Les forfaits du despotisme troublent les bêtes elles-mêmes. Dans la nuit où Duncan est tué, ses chevaux redeviennent sauvages ; quand Hastings se rend à la Tour, son cheval se cabre. L’émotion gagne jusqu’aux choses. Le fer se refroidit, le feu s’éteint, pour ne pas aveugler Arthur. Le ciel s’indigne et proteste par de lumineux désordres.

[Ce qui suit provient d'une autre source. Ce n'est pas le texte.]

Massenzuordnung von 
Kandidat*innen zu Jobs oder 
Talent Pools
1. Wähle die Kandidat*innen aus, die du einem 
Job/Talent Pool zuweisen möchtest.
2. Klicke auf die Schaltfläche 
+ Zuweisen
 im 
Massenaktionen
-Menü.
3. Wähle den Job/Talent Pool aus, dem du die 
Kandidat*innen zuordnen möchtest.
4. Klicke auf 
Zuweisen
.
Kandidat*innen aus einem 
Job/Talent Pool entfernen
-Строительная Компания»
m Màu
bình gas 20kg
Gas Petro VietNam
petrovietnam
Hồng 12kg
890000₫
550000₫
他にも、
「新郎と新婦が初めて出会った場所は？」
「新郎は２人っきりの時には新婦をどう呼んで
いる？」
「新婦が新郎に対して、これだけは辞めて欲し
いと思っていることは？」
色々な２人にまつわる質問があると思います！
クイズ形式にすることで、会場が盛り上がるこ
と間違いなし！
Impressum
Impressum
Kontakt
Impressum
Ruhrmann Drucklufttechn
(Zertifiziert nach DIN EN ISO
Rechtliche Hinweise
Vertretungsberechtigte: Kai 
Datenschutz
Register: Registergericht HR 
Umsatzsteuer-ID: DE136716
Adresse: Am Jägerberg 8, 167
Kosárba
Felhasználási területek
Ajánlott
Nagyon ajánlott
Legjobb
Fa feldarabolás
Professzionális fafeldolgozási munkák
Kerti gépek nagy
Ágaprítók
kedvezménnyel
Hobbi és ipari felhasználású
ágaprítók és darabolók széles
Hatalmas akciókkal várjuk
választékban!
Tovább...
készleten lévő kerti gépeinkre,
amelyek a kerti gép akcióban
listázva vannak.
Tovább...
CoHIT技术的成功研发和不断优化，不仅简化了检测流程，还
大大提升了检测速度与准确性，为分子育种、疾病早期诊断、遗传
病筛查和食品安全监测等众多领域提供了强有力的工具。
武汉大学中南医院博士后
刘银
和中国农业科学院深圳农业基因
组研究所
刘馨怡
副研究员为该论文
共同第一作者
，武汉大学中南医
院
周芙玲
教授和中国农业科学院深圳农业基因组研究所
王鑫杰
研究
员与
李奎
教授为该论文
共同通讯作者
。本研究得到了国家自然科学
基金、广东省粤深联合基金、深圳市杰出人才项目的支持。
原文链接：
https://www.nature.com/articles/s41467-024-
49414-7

Cinq lunes apparaissent pour menacer le roi Jean ; le soleil se cache pour ne pas éclairer Macbeth et Richard III. — « Ah ! s’écrie le thane de Ross, voyez, les cieux, troublés par l’action de l’homme, menacent son sanglant théâtre ; d’après l’horloge, il est jour, et pourtant une nuit noire étouffe le flambeau voyageur. » Dans les champs de Bosworth, Richard fait la même remarque, presque dans les mêmes termes : « Le soleil dédaigne de briller, dit-il ; d’après le calendrier, il devrait éblouir l’Orient depuis une heure ; ce sera un jour bien noir pour quelqu’un. » Ainsi, Shakespeare nous fait remarquer partout l’ombre étrange que font les grands crimes sur la terre[1].

  1. Il faut citer ici ces belles paroles signées Auguste Vacquerie : « C’est un caractère bien essentiel du théâtre de Shakespeare que ces bouleversements de la nature dont il ne manque jamais d’accompagner les grands forfaits. L’assassinat de Duncan, l’ingratitude des filles de Lear, tous les crimes, soulèvent toujours dans les profondeurs du ciel et de la terre les protestations des tonnerres et des tremblements. C’est qu’encore au Moyen Âge l’humanité est presque toute matière et communique incessamment avec la matière. La créature n’est pas encore très-distincte de la création ; elle fait corps avec elle ; elle est à ce moment où Daphné, à moitié occupée par la végétation, n’est qu’à moitié femme ; elle tient au sol et ses pieds sont encore des racines. » (Article sur Macbeth ; collection de l’Événement.)